Sobre Cuba, ese bastión de las ideas socialistas que, como dijo Fidel, estaba dispuesta a luchar y resistir, recayó todo el peso de la ofensiva neoliberal. El bloqueo y las sanciones económicas, el sabotaje y la desinformación se empeñaron en destruirla. Y hace casi 25 años que el experimento político y social de Venezuela, al que en mal momento dieron por llamar socialismo, padece también la arremetida furiosa del gran capital que persigue su ruina y humillación.
Fueron los intereses del gran capital neoliberal los que se lanzaron con furia contra Irak, Libia y Siria, además de patrocinar las denominadas revoluciones de colores. Los mismos que derrocaron a Lugo y Zelaya, encarcelaron a Lula, persiguieron a Correa, tumbaron a Castillo y tornaron en una mueca la revolución sandinista. Todo eso mientras el socialismo de China asumía con suma tranquilidad el camino neoliberal, con el que enfrenta hoy con éxito hasta a los Estados Unidos.

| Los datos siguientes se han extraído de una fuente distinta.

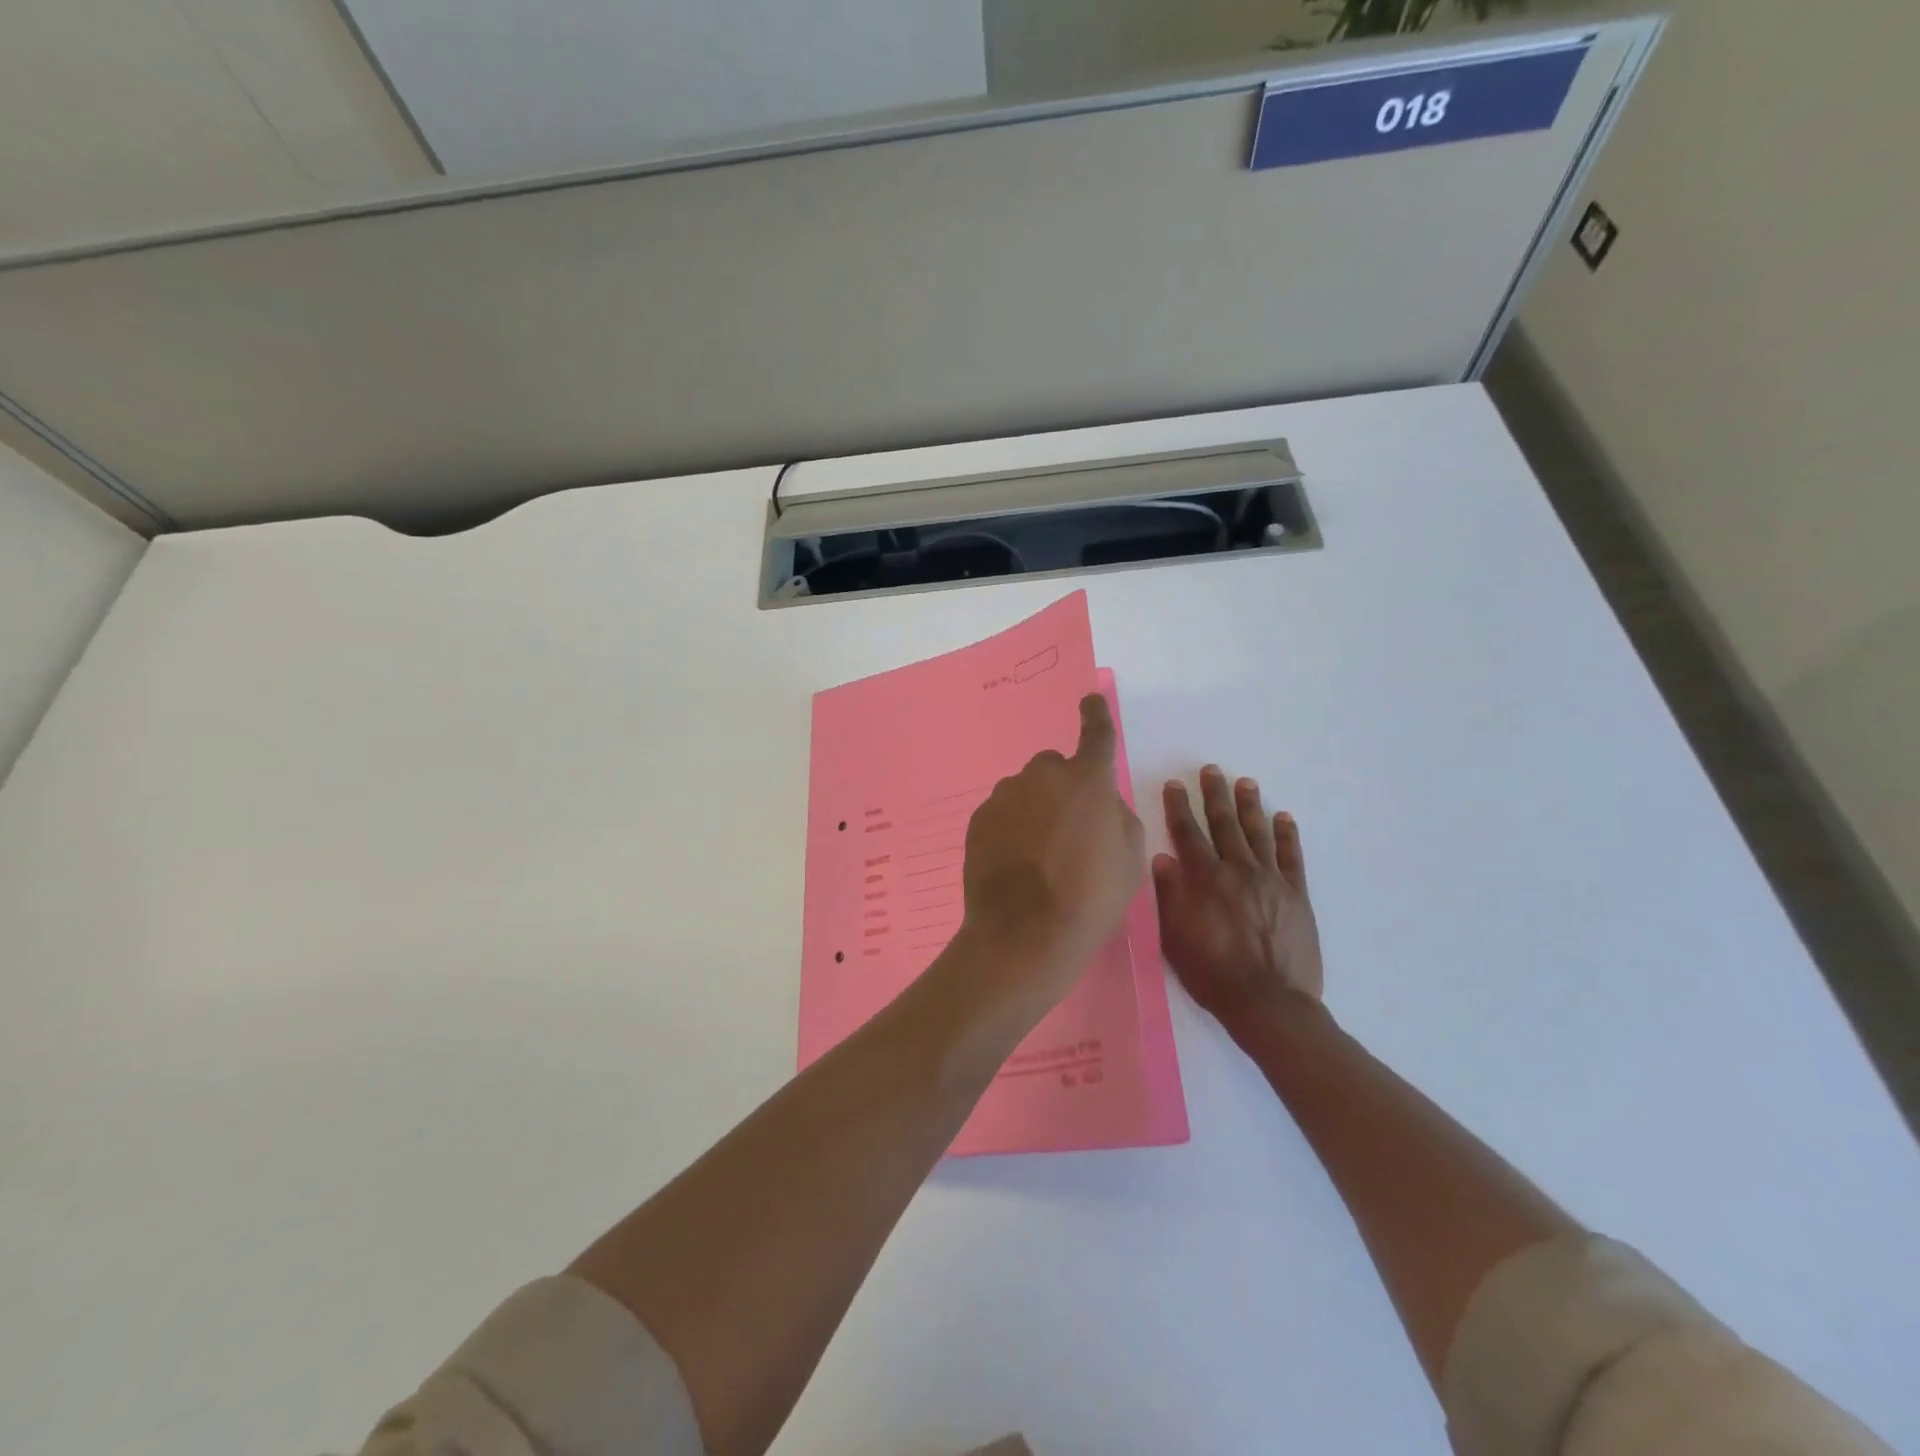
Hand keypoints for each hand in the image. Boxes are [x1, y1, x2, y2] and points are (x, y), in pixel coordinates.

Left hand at [957, 694, 1146, 1014]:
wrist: (1025, 934)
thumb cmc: (1090, 899)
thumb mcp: (1130, 861)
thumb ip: (1118, 819)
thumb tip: (1102, 806)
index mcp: (1087, 782)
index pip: (1096, 735)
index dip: (1095, 715)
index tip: (1089, 699)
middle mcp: (1043, 777)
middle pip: (1054, 767)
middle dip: (1063, 787)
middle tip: (1069, 830)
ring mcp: (1005, 796)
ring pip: (1025, 791)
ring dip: (1035, 809)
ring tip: (1039, 856)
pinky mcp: (979, 819)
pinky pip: (1002, 812)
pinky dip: (1010, 828)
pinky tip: (1015, 864)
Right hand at [1154, 766, 1322, 1037]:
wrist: (1269, 1003)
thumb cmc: (1212, 974)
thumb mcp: (1175, 938)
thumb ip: (1170, 895)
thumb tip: (1162, 858)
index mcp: (1205, 880)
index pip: (1188, 833)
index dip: (1179, 807)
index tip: (1175, 784)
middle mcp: (1238, 871)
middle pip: (1224, 824)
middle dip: (1215, 795)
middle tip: (1211, 770)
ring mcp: (1271, 881)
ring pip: (1258, 833)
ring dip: (1250, 806)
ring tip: (1245, 782)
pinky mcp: (1296, 896)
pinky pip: (1291, 857)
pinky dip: (1286, 835)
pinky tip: (1283, 817)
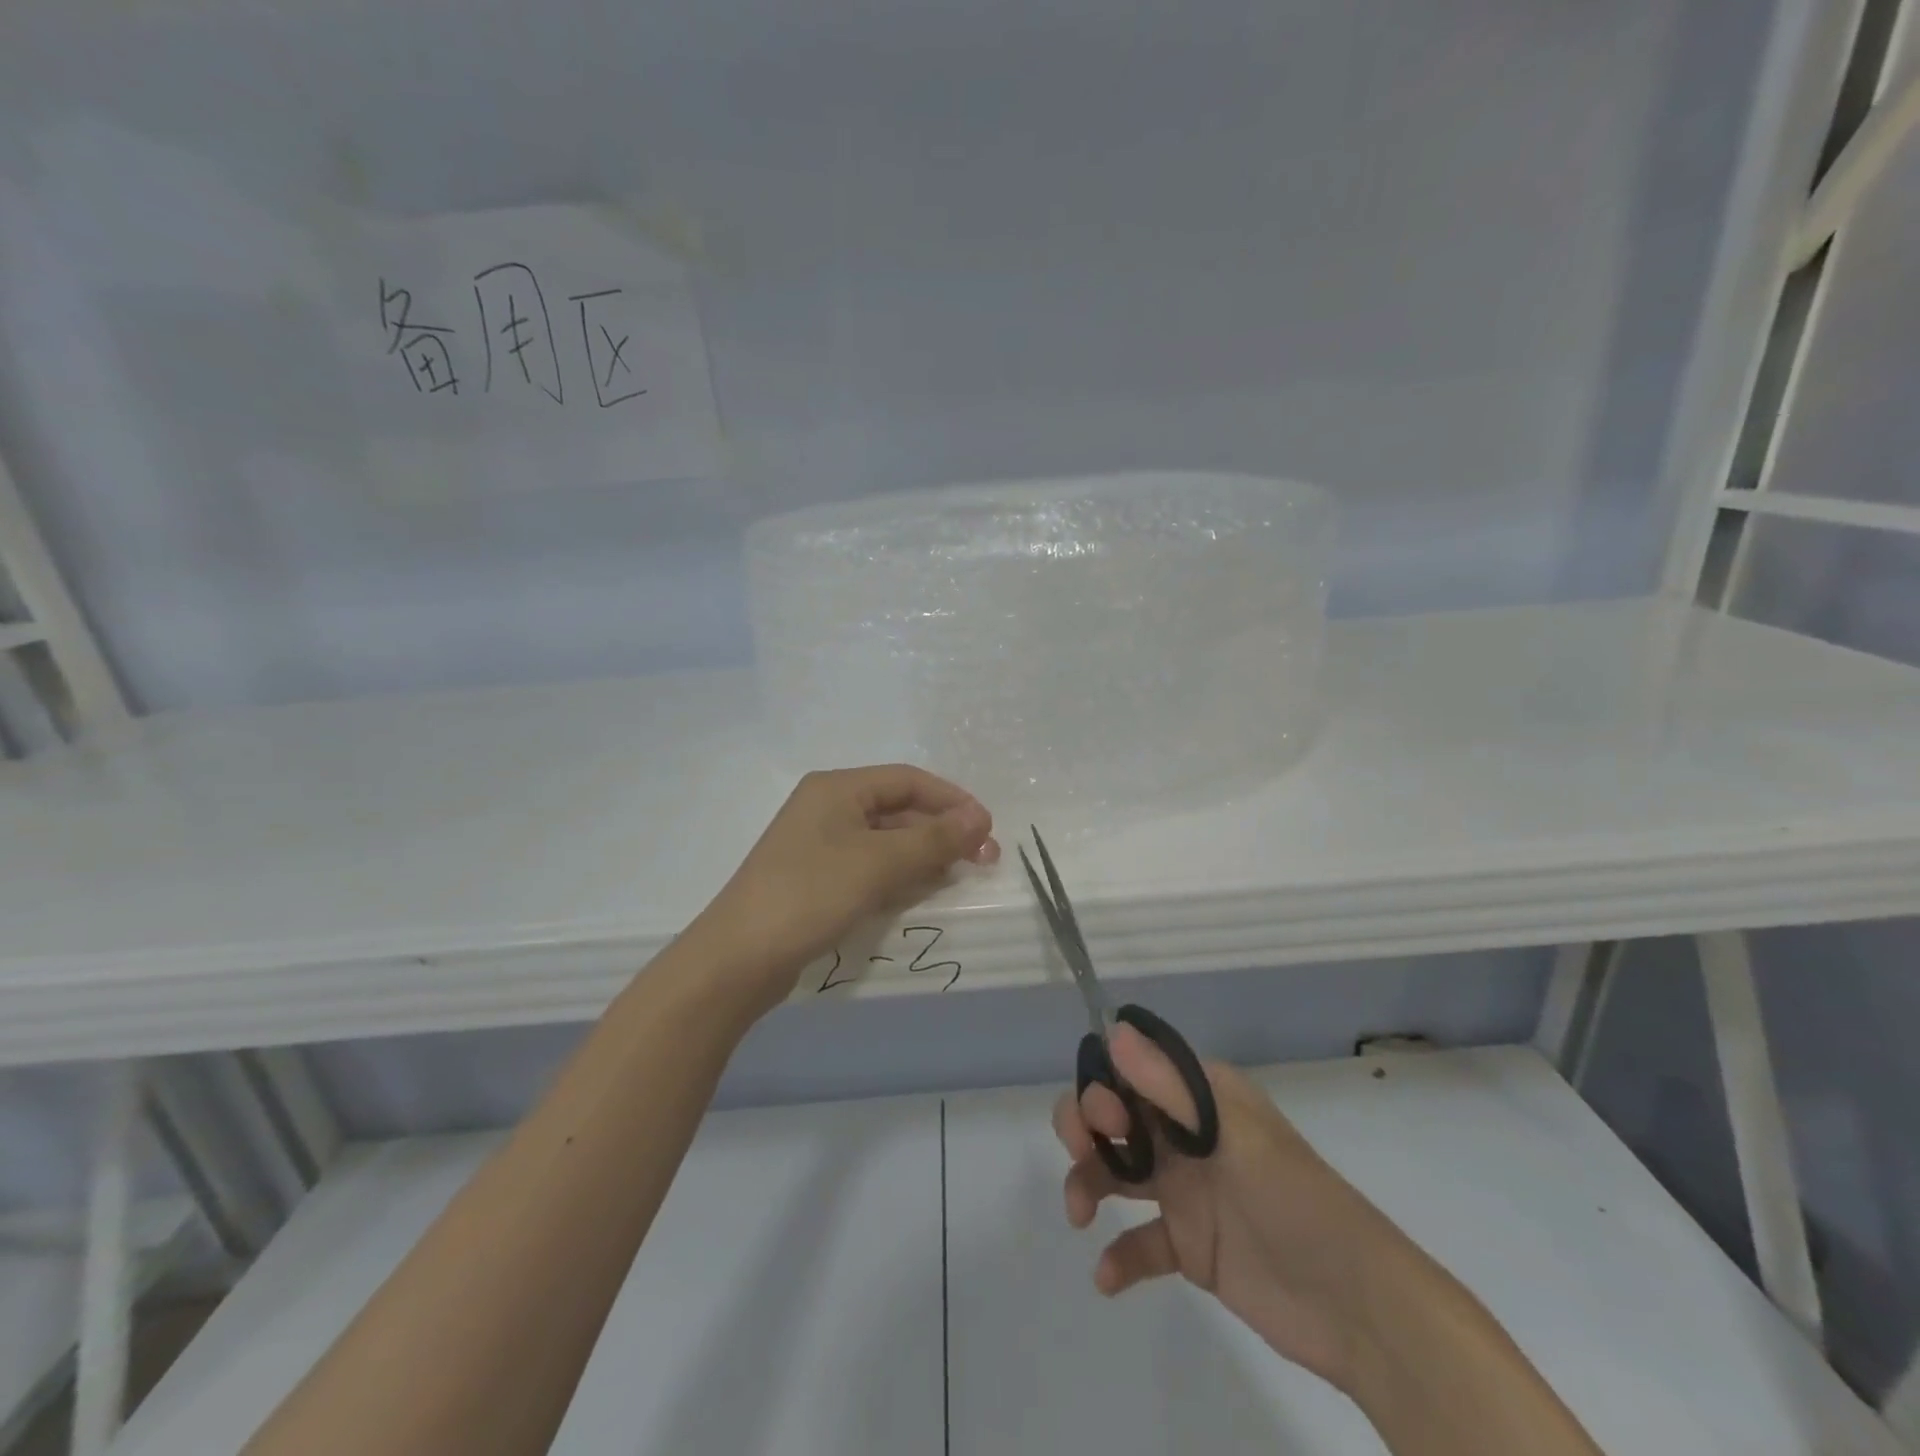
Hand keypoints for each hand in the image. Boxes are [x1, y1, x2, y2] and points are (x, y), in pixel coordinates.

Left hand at [692, 765, 998, 1009]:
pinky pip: (871, 867)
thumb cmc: (810, 894)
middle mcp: (828, 809)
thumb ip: (932, 840)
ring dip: (925, 853)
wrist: (739, 959)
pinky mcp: (819, 880)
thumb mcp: (878, 863)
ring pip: (887, 840)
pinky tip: (924, 890)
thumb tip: (979, 818)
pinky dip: (901, 874)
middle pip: (899, 809)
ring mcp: (821, 846)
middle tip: (983, 857)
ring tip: (961, 875)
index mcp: (837, 788)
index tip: (987, 827)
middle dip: (942, 830)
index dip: (951, 799)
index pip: (908, 780)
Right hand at [1054, 1026, 1423, 1393]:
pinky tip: (1107, 1276)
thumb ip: (1169, 1086)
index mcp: (1199, 1096)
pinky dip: (1118, 1255)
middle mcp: (1185, 1134)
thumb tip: (1112, 1029)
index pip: (1132, 1069)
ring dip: (1088, 1184)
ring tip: (1081, 1217)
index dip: (1104, 1082)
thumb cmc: (1293, 1199)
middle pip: (1115, 1115)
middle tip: (1083, 1154)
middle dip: (1086, 1126)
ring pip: (1116, 1171)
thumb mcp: (1232, 1134)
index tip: (1103, 1115)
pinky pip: (1140, 1241)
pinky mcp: (1189, 1245)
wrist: (1355, 1307)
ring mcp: (1185, 1189)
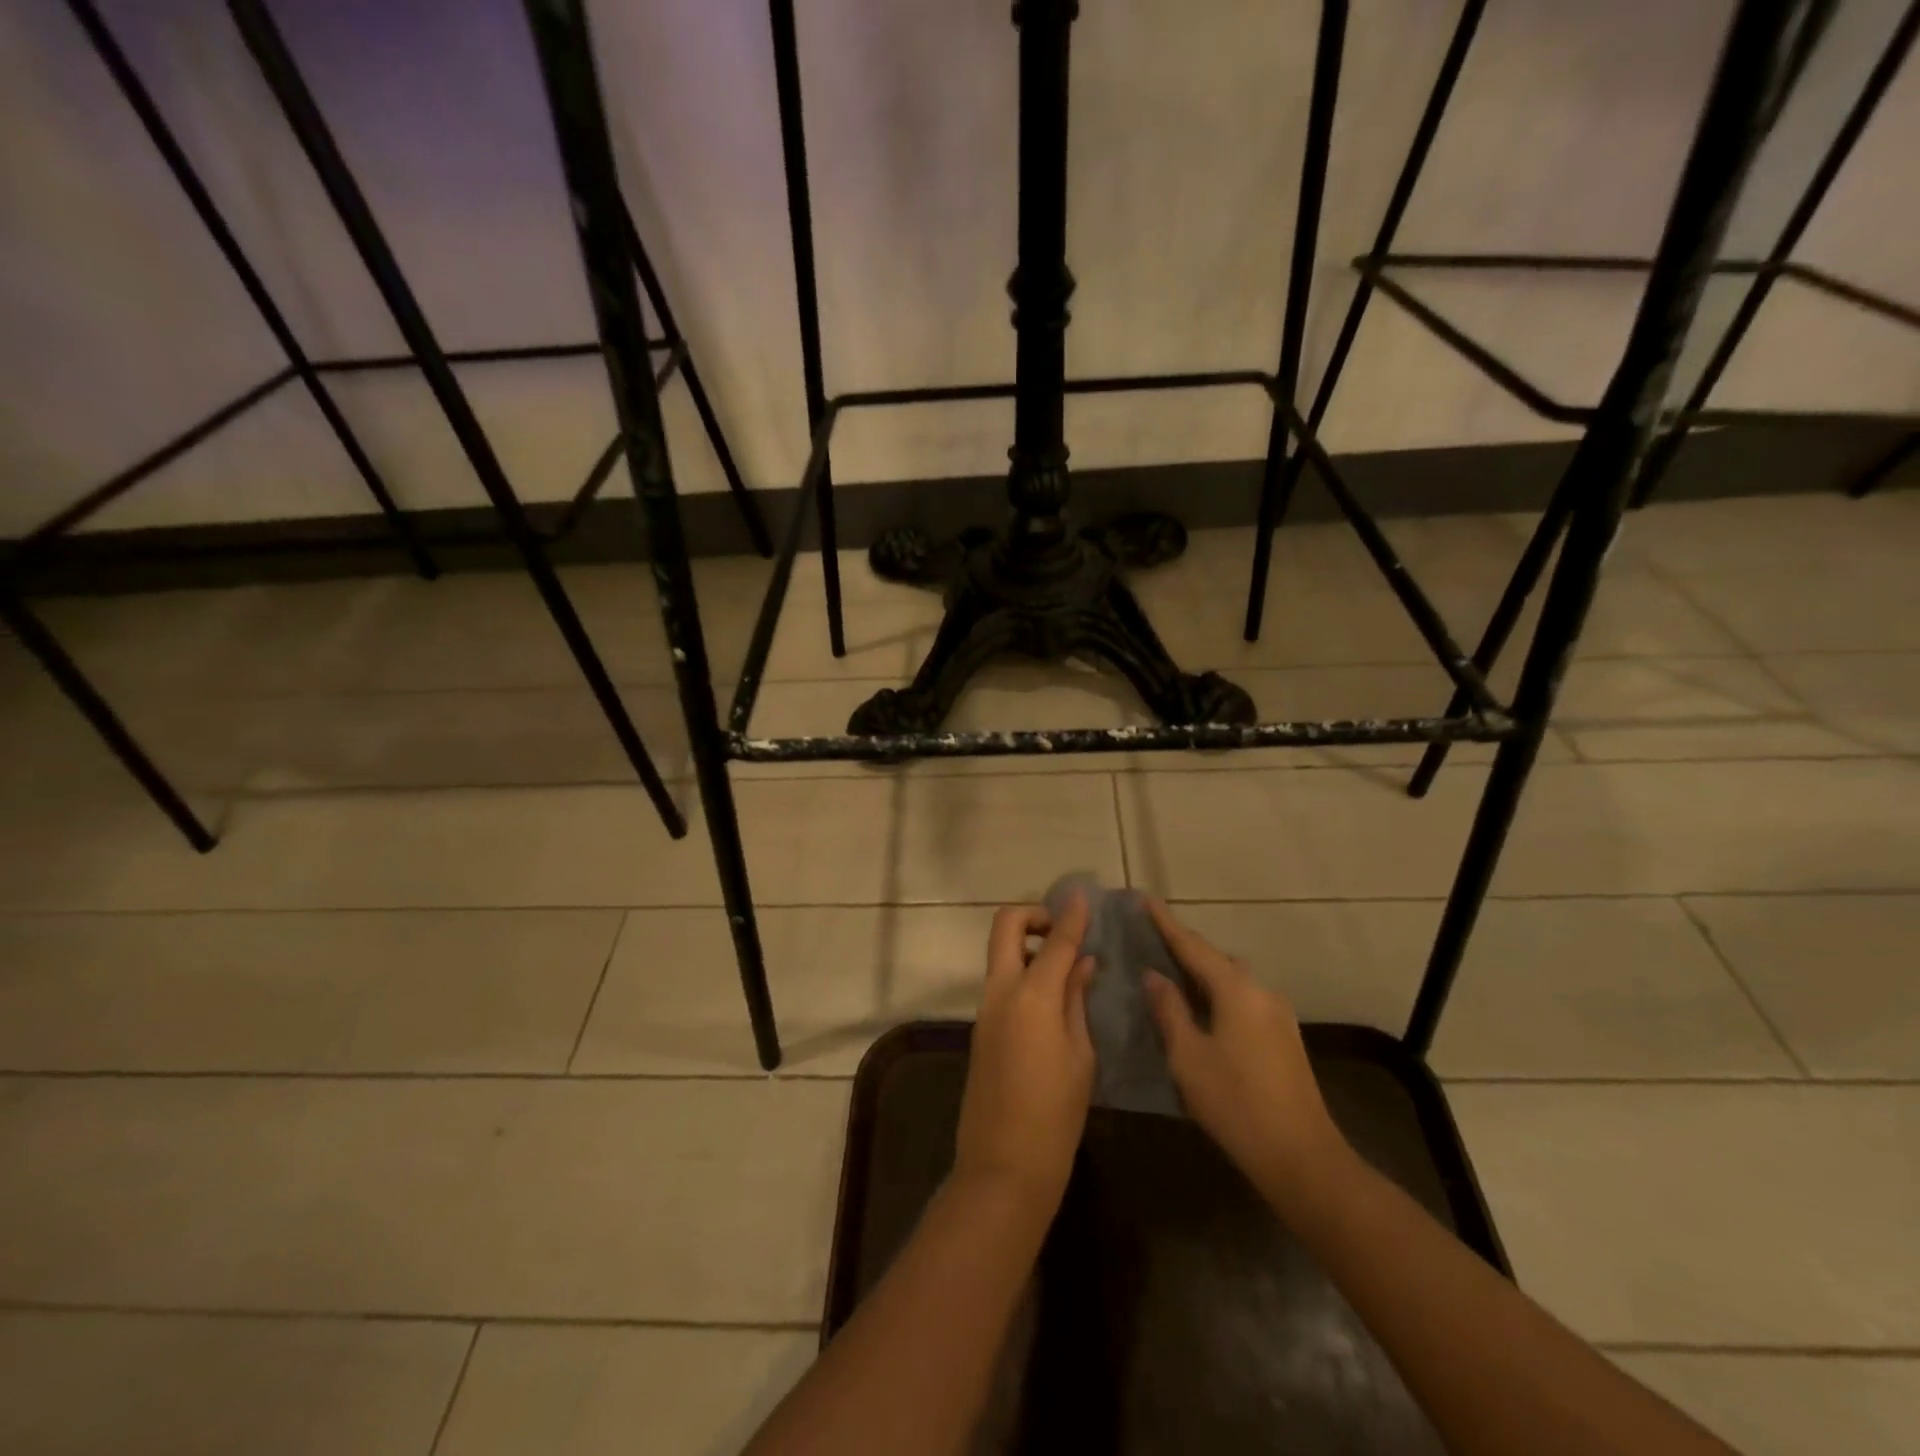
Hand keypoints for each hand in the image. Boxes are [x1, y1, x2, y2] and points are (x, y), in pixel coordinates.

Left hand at [952, 894, 1096, 1220]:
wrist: (1002, 1167)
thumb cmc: (1055, 1116)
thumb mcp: (1080, 1056)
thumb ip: (1077, 1001)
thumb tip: (1082, 963)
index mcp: (1032, 997)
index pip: (1055, 940)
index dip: (1071, 915)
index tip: (1083, 897)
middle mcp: (1001, 992)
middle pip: (1006, 926)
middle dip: (1033, 915)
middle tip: (1063, 930)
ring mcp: (985, 1009)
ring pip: (1000, 952)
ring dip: (1027, 943)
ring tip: (1066, 964)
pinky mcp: (981, 1028)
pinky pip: (1001, 981)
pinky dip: (1024, 972)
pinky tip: (1053, 995)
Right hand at [1142, 898, 1348, 1211]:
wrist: (1301, 1157)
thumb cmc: (1235, 1103)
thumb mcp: (1188, 1056)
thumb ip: (1169, 1010)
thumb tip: (1154, 976)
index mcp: (1236, 990)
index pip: (1193, 946)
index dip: (1166, 923)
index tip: (1144, 899)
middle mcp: (1261, 991)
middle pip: (1216, 958)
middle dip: (1184, 947)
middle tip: (1151, 940)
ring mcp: (1277, 1014)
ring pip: (1232, 979)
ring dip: (1202, 972)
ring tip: (1171, 974)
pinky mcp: (1283, 1036)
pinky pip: (1243, 998)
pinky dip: (1218, 993)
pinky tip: (1201, 1009)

Los revolucionarios se encuentran obligados a examinar la realidad contemporánea con suma frialdad. Ucrania, por ejemplo, es un escenario de disputa de intereses económicos entre grandes potencias. Un revolucionario no puede tomar partido por una u otra. Petro se suma a los que proponen una solución diplomática, invitando a no solo condenar la invasión rusa, sino todas las invasiones cumplidas en el pasado reciente por las potencias de Occidente.
Por eso acierta. Vi distribuir en la plaza de Bolívar unas chapolas en las que, a nombre de supuestas ideas comunistas, lo condenaban como agente del imperialismo. Un grado de ceguera inconcebible. Reformas democráticas, sociales y políticas avanzadas son hoy banderas revolucionarias. No comprenderlo es error descomunal. Lo demuestra el repudio que despiertan en quienes lo dominaron todo en el pasado más cercano.